Esto era innecesario, el revertir la universalidad del abono transportes. Y nos lleva a ese modelo de ir exigiendo requisitos para que, en última instancia, te pueda atender el médico de cabecera. Suena mal. Pinta feo. Mas podrá ser entendible que en algunos casos sea preciso. No obstante, no es el supuesto del abono transportes que lleva décadas funcionando sin ningún problema.
Hay una juventud canaria que estudia en las universidades de Madrid y, por tanto, de una forma u otra reside todo el año; salvo el verano, Navidad, Semana Santa… Y esa juventud canaria, a diferencia de la de otros territorios que hacen lo propio en la capital, necesitan seguir empadronados en domicilios de las islas (y será su deseo) para acogerse a la bonificación del precio del billete de avión para desplazarse a su tierra. Para ir y venir a Canarias el avión es una necesidad.

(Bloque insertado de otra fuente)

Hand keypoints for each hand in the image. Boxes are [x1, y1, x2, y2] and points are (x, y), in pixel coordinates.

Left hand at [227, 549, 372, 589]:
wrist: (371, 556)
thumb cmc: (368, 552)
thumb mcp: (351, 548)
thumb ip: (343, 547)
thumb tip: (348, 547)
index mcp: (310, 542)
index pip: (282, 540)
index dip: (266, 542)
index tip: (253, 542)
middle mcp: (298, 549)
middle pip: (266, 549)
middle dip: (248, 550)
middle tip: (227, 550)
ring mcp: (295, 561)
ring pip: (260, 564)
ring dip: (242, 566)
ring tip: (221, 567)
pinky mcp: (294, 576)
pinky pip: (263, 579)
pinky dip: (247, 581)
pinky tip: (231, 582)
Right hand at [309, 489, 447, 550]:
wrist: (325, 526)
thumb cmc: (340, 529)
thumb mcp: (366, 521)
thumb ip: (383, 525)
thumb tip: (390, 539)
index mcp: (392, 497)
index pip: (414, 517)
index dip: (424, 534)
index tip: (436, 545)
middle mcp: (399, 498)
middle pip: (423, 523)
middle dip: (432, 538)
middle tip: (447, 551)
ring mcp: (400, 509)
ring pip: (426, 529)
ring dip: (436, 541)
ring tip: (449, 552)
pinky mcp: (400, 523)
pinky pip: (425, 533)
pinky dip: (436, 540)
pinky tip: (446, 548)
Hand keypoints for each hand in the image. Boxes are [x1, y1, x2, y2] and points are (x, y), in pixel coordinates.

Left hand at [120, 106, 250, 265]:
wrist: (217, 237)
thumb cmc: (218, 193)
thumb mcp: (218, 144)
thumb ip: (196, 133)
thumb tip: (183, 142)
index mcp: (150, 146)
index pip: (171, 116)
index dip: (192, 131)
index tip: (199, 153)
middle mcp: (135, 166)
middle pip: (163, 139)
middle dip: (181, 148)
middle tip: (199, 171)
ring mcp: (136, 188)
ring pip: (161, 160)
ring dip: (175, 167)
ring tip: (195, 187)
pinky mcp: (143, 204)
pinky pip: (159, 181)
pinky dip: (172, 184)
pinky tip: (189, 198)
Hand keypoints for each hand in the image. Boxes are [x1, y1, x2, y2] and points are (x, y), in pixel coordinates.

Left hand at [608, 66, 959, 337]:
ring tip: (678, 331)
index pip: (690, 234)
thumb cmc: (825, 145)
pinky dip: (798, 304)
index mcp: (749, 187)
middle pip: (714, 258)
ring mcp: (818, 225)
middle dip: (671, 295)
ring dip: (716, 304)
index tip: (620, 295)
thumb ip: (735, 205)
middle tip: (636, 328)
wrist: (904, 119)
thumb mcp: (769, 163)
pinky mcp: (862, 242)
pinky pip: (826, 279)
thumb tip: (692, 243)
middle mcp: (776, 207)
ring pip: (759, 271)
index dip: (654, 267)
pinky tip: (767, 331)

No es un capricho.
Esto es algo que los isleños se percatan enseguida, a efectos prácticos me refiero, cuando estando en un colegio mayor conviven con otros de Toledo, Valladolid, Burgos, Córdoba… Unos más y otros menos, pueden pasar tranquilamente el fin de semana en sus casas. No acontece igual con vascos, catalanes, gallegos y otros que, junto a los canarios, son los que están obligados a estar un fin de semana y otro también en Madrid hasta que lleguen las vacaciones que justifiquen el viaje.
En fin, que el ‘ayusismo’ levanta la barrera y excluye y lo ha hecho, a buen seguro, pensando en otra gente. Lo que tampoco se justifica. Pero ha perpetrado un daño a la juventud canaria en Madrid. No estaría de más que el Ejecutivo de Canarias tomase cartas en el asunto. Parece que en las últimas horas Ayuso ha mitigado su postura y permitiría firmar un convenio para estudiantes. Ser isleño en Madrid y no disponer de abono transportes es una cruenta hipoteca.